**Selected extract**
══════════
Friday, April 6, 2012

A KINGDOM FOR THE EL FISHO FAMILY

Several years ago, we sold our longtime family place. It wasn't that far out of Houston, and was wooded and had a large year round creek flowing through the middle of it. We owned it for right at 40 years, and then it just had become such a shadow of it's former self that it was too sad to go around there. The area that it was located near had always been sorta white trashy and having more than it's statistical amount of parolees, but with the advent of crack cocaine in the mid-eighties and the resurgence of the meth epidemic that reared it's ugly head in Texas again in the late 90's and 2000's, it became a place where stuff got stolen and folks regularly trespassed looking to poach deer or for some kind of metal to steal and sell.

Back after we had the property for four years or so, we had some parolees who knew the family who owned the place before us, and one of them had been there numerous times as a kid with that family. A neighbor alerted us to the encampment on our property back then, and when the local sheriff's deputies and assorted other nearby smalltown lawmen raided the place at our request, they found the parolee commune was growing pot and had been stealing from local stores.
══════════
**Record excerpts**
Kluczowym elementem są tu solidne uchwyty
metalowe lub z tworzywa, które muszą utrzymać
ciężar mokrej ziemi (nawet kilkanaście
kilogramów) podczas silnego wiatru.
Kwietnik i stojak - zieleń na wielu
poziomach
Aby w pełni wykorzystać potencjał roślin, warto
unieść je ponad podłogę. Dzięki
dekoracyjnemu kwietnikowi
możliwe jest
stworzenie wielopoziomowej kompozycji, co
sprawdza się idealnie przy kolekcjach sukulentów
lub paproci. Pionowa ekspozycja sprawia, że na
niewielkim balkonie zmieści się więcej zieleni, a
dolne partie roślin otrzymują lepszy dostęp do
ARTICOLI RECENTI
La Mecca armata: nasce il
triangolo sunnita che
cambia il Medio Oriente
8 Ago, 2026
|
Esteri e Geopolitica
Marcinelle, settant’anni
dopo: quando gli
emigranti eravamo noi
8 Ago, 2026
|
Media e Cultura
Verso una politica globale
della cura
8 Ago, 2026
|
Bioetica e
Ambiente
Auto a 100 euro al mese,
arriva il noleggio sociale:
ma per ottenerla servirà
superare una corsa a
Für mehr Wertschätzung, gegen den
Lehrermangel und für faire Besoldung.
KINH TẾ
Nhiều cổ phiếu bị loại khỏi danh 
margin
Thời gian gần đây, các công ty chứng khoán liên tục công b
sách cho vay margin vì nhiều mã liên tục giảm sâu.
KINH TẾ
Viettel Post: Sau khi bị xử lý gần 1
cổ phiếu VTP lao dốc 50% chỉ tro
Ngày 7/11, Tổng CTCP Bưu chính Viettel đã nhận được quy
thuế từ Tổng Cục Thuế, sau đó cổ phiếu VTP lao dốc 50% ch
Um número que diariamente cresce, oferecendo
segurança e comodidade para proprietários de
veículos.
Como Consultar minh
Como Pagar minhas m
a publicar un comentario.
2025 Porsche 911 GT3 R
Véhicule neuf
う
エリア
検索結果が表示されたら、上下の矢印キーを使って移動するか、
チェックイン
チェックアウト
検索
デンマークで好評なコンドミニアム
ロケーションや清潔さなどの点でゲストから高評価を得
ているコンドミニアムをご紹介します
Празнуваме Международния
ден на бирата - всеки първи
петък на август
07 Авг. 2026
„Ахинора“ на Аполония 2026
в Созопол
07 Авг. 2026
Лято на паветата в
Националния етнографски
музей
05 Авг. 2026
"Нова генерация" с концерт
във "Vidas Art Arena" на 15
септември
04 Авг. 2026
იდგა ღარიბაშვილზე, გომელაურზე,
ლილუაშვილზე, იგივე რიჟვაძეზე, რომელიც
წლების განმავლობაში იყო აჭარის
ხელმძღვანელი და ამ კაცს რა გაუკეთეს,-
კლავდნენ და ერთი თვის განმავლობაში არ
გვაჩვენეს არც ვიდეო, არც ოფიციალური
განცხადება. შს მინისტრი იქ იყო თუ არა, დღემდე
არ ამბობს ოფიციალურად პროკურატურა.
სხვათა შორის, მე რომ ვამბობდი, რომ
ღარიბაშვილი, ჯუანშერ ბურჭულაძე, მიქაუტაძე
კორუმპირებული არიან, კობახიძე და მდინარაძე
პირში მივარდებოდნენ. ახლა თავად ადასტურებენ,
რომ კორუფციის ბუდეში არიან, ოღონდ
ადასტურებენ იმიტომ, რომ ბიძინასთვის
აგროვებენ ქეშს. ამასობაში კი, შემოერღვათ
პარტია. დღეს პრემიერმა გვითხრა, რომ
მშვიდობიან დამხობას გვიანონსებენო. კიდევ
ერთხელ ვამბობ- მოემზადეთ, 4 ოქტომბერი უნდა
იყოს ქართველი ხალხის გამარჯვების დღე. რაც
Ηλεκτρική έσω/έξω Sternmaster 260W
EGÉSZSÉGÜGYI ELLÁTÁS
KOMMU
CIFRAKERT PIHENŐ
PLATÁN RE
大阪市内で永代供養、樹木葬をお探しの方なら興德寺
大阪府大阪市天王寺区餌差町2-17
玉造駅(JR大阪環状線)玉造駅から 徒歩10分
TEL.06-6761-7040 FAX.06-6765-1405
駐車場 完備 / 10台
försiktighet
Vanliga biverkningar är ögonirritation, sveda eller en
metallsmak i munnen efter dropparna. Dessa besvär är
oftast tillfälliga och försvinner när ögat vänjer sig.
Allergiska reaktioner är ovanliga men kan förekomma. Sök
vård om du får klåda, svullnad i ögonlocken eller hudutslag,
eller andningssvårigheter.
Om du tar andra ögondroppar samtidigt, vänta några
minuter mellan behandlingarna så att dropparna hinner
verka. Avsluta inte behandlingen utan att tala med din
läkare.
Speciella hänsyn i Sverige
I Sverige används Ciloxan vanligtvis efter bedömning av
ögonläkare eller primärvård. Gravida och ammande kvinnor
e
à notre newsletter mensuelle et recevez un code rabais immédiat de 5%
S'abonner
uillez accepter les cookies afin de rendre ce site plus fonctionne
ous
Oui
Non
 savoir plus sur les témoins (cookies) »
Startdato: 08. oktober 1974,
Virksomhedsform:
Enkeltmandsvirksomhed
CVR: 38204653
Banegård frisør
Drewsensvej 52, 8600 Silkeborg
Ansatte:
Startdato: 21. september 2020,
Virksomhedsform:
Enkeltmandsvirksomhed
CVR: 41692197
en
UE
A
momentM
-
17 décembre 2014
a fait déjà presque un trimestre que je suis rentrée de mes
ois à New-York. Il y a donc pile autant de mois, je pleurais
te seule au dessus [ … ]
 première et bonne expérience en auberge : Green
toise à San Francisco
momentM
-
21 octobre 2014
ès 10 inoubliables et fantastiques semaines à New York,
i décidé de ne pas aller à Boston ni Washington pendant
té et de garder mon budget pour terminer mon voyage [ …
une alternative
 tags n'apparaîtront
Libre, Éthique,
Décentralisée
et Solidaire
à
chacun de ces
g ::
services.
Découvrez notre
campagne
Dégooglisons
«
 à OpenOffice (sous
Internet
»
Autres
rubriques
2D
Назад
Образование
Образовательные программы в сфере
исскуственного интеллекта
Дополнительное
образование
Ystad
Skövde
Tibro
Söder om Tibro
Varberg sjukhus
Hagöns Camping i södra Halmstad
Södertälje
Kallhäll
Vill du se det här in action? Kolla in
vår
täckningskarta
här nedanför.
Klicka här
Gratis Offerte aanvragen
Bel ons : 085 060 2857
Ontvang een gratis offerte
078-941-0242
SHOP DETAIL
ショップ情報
══════════
**Tasks to complete**
A – Translate this sentence from the blog post about the family's old property into Spanish: "Several years ago, we sold our longtime family place."
B – Rewrite everything from "Several years ago, we" down to "steal and sell." in the blog post about the family's old property, with "Dallas" in place of "Houston".
C – Extend the blog post about the family's old property, picking up after its last sentence.

**Replies**
A – Hace varios años, vendimos nuestra propiedad familiar de toda la vida.

B –
Several years ago, we sold our longtime family place. It wasn't that far out of Dallas, and was wooded and had a large year round creek flowing through the middle of it. We owned it for right at 40 years, and then it just had become such a shadow of it's former self that it was too sad to go around there. The area that it was located near had always been sorta white trashy and having more than it's statistical amount of parolees, but with the advent of crack cocaine in the mid-eighties and the resurgence of the meth epidemic that reared it's ugly head in Texas again in the late 90's and 2000's, it became a place where stuff got stolen and folks regularly trespassed looking to poach deer or for some kind of metal to steal and sell.

C –
They never came back to bother us. But unfortunately, what was once a pristine East Texas creek, 12 feet deep or so in front of our land,  about 15 years ago became polluted with untreated sewage and other untreated waste water from the neighbors who'd moved in upstream in their mobile homes and pay by the month land ownership.

That plus these folks now saw our land as a great place to poach deer and hunt hogs. Although fenced and posted, that didn't deter our "good neighbors" from setting up feeding spots and clandestine deer blinds. 

About 20 years ago, the cabin got destroyed by one of those 100 year floods. We knew it would ultimately happen, and there was not way to move the cabin from it's locale near the creek without spending more money than the cabin was worth. But we got lots of good use out of it for 20 years or so, and it had been built there out of cedar back in the 1940's by an architect from Houston whose family place it was before we bought it.

Back in the unpolluted days of yore, all one need really do was perch yourself on a high spot overlooking the big creek around sunup or sundown, and sit a spell and you'd be likely to see all kinds of creatures coming to water themselves at various times of the night and day. Except for poisonous snakes and hogs, it didn't seem fair to nail the bobcats and raccoons and skunks and deer that came to water themselves when I'd stake out the creek.. Hogs have always been a problem at that place, and anytime you can shoot a hog in Texas is a good time to shoot a hog. Also, those hogs we've killed over the years have almost always (unless nasty looking or sick looking) gone to the butcher and are donated to the local food pantry.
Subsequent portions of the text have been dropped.